I hope you could help me crack this confusion.

Thank you

1 Like

Hi @toannguyen,

The `zip` function aggregates the iterables you pass to it: the first item of `train_x` and the first item of `train_y` are paired together in a tuple, and so one.
It gives a structure like `[(train_x[0], train_y[0]), (train_x[1], train_y[1]), ...]`.
The `list` function then transforms this zip object (which is an iterator) into a list!

So we can then get the first item of this list, which will be the first pair, where `x` is the first item of `train_x` and `y` the first item of `train_y`.
I don’t have all the context here, but I guess it’s just to check their dimensions & values

2 Likes

Hi @dway8 ,

Thank you so much for your detailed answer. I really couldnt have asked for a better one

1 Like

I have a follow up question if any of you see this - why are we checking x.shape, but then simply ‘y’?

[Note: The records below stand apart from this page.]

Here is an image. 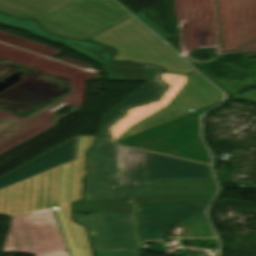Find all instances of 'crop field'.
I'll return each mask as SVG.
<instances>
[{
	"label": "crop field",
	"mask_w": 256,
	"mask_h": 256,
	"mask_svg": "<svg viewBox=\"0 0 256 256\" xmlns=\"http://www.w3.org/2000/svg\"><path fill=\"white\" fill-rule=\"evenodd\" d=\"M94 136H78L75 159L0 189V215L14 217L82 199L86 151Z\"/></svg>",
	"instance_id": "crop-field-1"
},
{
	"label": "crop field",
	"mask_w": 256,
	"mask_h": 256,
	"mask_svg": "<svg viewBox=\"0 0 256 256\" xmlns=\"http://www.w3.org/2000/svg\"><path fill=\"white\" fill-rule=\"evenodd\" d=\"M0 11L34 18L48 31L81 39L129 17L111 0H0Z\"/></svg>",
	"instance_id": "crop-field-2"
},
{
	"label": "crop field",
	"mask_w": 256,
	"mask_h": 256,
	"mask_svg": "<svg viewBox=\"0 0 256 256\" xmlns=\"http://www.w3.org/2000/svg\"><path fill=\"white\" fill-rule=\"evenodd\" d=\"M89 165L86 200L150 197L144 152L99 142L89 151Z\"/></svg>",
	"instance_id": "crop-field-3"
},
{
	"label": "crop field",
	"mask_w": 256,
	"mask_h": 256,
	"mask_svg": "<svg viewBox=\"0 0 256 256\" xmlns=\"http://www.w3.org/2000/svg\"><path fill=\"white\" fill-rule=\"evenodd\" d=\"M145 28V27H144ZM131 17L89 38L113 47V60H130L138 64H154L166 72L188 74L193 71L169 48Z\"/></svg>",
	"instance_id": "crop-field-4"
},
{
	"label": "crop field",
	"mask_w": 256,
	"mask_h": 256,
	"mask_svg": "<svg viewBox=\"0 0 256 256\" xmlns=\"http://www.w3.org/2000/svg\"><path fill=\"white\" fill-rule=\"evenodd\" d=\"M213 105L117 143L209 163L198 137V115Z\"/></svg>",
	"instance_id": "crop-field-5"
},
{
	"label": "crop field",
	"mask_w": 256,
	"mask_h": 256,
	"mask_svg": "<svg viewBox=\"0 0 256 256\" xmlns=\"http://www.w3.org/2000/svg\"><path fill=\"white\" fill-rule=\"evenodd\" d=\"M2 251L68 256L52 211L11 218Z\"/></svg>",
	"instance_id": "crop-field-6"
},
{
	"label": "crop field",
	"mask_w": 256,
	"mask_h": 256,
	"mask_svg": "<svg viewBox=\"0 0 256 256\" xmlns=\"http://www.w3.org/2000/svg\"><path fill=\"white\" fill-rule=\"evenodd\" d=\"M210 198L134 204L140 241L165 239L176 219H188L204 210Z\"/></svg>",
	"instance_id": "crop-field-7"
},
{
	"label": "crop field",
	"mask_w": 256,
	"mask_h": 256,
	"mask_svg": "<svg viewBox=\"0 0 256 256\" xmlns=\"http://www.w3.org/2000/svg\"><path fill=\"white\" fill-rule=\"evenodd\" d=\"M187 78L188 82L177 94V96L172 100L169 106L161 109L157 113L135 124L123 135H121L118 140H116H122L129 136L182 116L190 112L189 110L192 108L197 110L203 106L222 99L221 92H219L212 85H210L198 73L195 72L187 76Z\"/></svg>",
	"instance_id": "crop-field-8"
},
{
	"label": "crop field",
	"mask_w": 256,
	"mask_h": 256,
	"mask_svg": "<svg viewBox=\"0 0 256 256\" xmlns=\"http://www.w3.org/2000/svg\"><path fill=\"white\" fill-rule=\"evenodd\" d=\"M77 221L90 227L95 252L139 249L134 232L133 215L95 212L75 213Z\"/></svg>",
	"instance_id": "crop-field-9"
},
{
	"label": "crop field",
	"mask_w": 256,
	"mask_h": 256,
	"mask_svg": "<svg viewBox=\"0 0 256 256\" xmlns=\"http://www.w3.org/2000/svg\"><path fill=\"white\" fill-rule=\"evenodd\" d=\"M59 44L68 46L102 64L108 74L107 80L147 81L153 76L144 71L140 66L130 62H110L108 59L113 54V50L93 42L62 39Z\"/></svg>",
	"instance_id": "crop-field-10"
},
{
	"label": "crop field",
	"mask_w": 256,
	"mask_h": 256,
	"mask_svg": "<svg viewBox=\"0 0 256 256\" xmlns=\"http://www.w3.org/2000/svg\"><path fill=\"white\" fill-rule=\"evenodd\" d=\"M161 78L170 85V88L164 93L162 99L159 102L149 103L146 106H138L127 111L125 117L110 127L114 141L133 124L167 106L187 82L186 76L179 74L161 73Z\"/></svg>",
	"instance_id": "crop-field-11"
},
{
	"label": "crop field",
	"mask_w": 256,
	"mask_h": 256,
	"mask_svg": "<svg viewBox=\"0 0 256 256\" xmlns=\"http://www.w3.org/2000/svg\"><path fill=\"white\" fill-rule=\"evenodd\" d=\"M77 136L0 178V188L74 158Z\"/></svg>",
	"instance_id": "crop-field-12"
},
{
	"label": "crop field",
	"mask_w": 256,
	"mask_h": 256,
	"mask_svg": "<svg viewBox=\"0 0 256 256\" xmlns=\"http://www.w3.org/2000/svg\"><path fill=\"white\" fill-rule=\"evenodd\" d=\"M150 72L156 75L146 85L112 109L110 112L102 116L101 122L94 140L108 139V132L106 127L112 124L113 121L117 120L118 117L123 115V111L133 105L145 104L151 100H156L160 97L162 92L167 88L159 79L158 74L160 69L153 66H143Z\"/></svg>",
	"instance_id": "crop-field-13"
},
{
	"label": "crop field",
	"mask_w": 256,
	"mask_h": 256,
	"mask_svg": "<svg viewBox=\"0 0 256 256\" xmlns=\"http://www.w3.org/2000/svg\"><path fill=\"white\" fill-rule=\"evenodd\" d=\"M145 153L148 178L212 177L209 166Z\"/></svg>",
	"instance_id": "crop-field-14"
},
{
	"label": "crop field",
	"mask_w": 256,
	"mask_h": 256,
	"mask_svg": "<svg viewBox=\"0 0 256 256\" xmlns=\"http://www.w3.org/2000/svg\"><path fill=\"white\" fill-rule=\"evenodd\" d=\"M66 238L71 256H93L85 227L75 223L71 216V206L55 210Z\"/></svg>",
	"instance_id": "crop-field-15"
},
{
	"label": "crop field",
	"mask_w": 256,
	"mask_h": 256,
	"mask_svg": "<svg viewBox=\"0 0 256 256\" xmlns=\"http://www.w3.org/2000/svg\"><path fill=\"white\" fill-rule=\"evenodd\" d=\"M93 209H97L96 211L132 213L131 203L124 199L85 201L75 204V210L78 211H92Z\"/></svg>",
	"instance_id": "crop-field-16"
},
{
	"label": "crop field",
	"mask_w": 256,
	"mask_h": 256,
	"mask_svg": "<svg viewBox=\"0 0 256 256\" xmlns=\"http://www.w3.org/2000/svg\"><path fill=\"white\" fill-rule=\"evenodd\" d=\"M0 23L30 32L32 34H35L37 36H40L55 43H58L61 40V38H57L53 35L44 32L34 21L17 20L0 14Z\"/></svg>",
	"instance_id": "crop-field-17"
},
{
	"label": "crop field",
	"mask_w": 256,
	"mask_h": 256,
	"mask_svg": "<svg viewBox=\"0 0 256 256\" xmlns=\"http://www.w3.org/2000/svg\"><path fill=\"white\" fill-rule=\"evenodd\" d=\"M135 16L138 17L142 22H144L148 27H150L154 32H156L165 41L173 38L171 35H169L165 30H163L158 24H156L152 19H150L142 11L135 14Z\"/></svg>",
	"instance_id": "crop-field-18"
},
{
	"label": "crop field",
	"mask_w": 256,
	"mask_h": 256,
	"mask_svg": "<svg viewBox=\"0 0 256 256\" xmlns=\"http://www.w3.org/2000/svg\"><path fill=\"white\" fill-rule=\"evenodd\" d=\"M97 256H140L138 250H124L114 252H98Z\"/></svg>",
	"instance_id": "crop-field-19"
}]
</instances>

I’m not sure if it’s an issue yet, but when I try to bring in the data for the full MNIST dataset, my x.shape,y is returning “(torch.Size([784]), tensor([0]))” (as opposed to tensor([1]) ) – even though my train_x and train_y passed into zip are of size [60,000,784] and [60,000,1], which I thought was correct.

1 Like

I’m not sure why they chose to check only the shape of `x` and not of y, I don’t think there’s any reason not to, just a matter of choice.

Regarding your second question, for `x.shape, y` if you are getting `(torch.Size([784]), tensor([0]))` that looks fine—the second value of the tuple `tensor([0])` is telling you that the `y` value is the digit `0`.

For `y.shape` you should get `torch.Size([1])`.

Remember from @dway8 's explananation, x,y = dset[0] returns the first item of the Dataset which would be the first pair.

Querying dset[1] up to dset[5922] will still return the value of y stacked as 0 because we have 5923
0 values stacked up first in the tensor.

x,y = dset[5923] returns (torch.Size([784]), tensor([1])).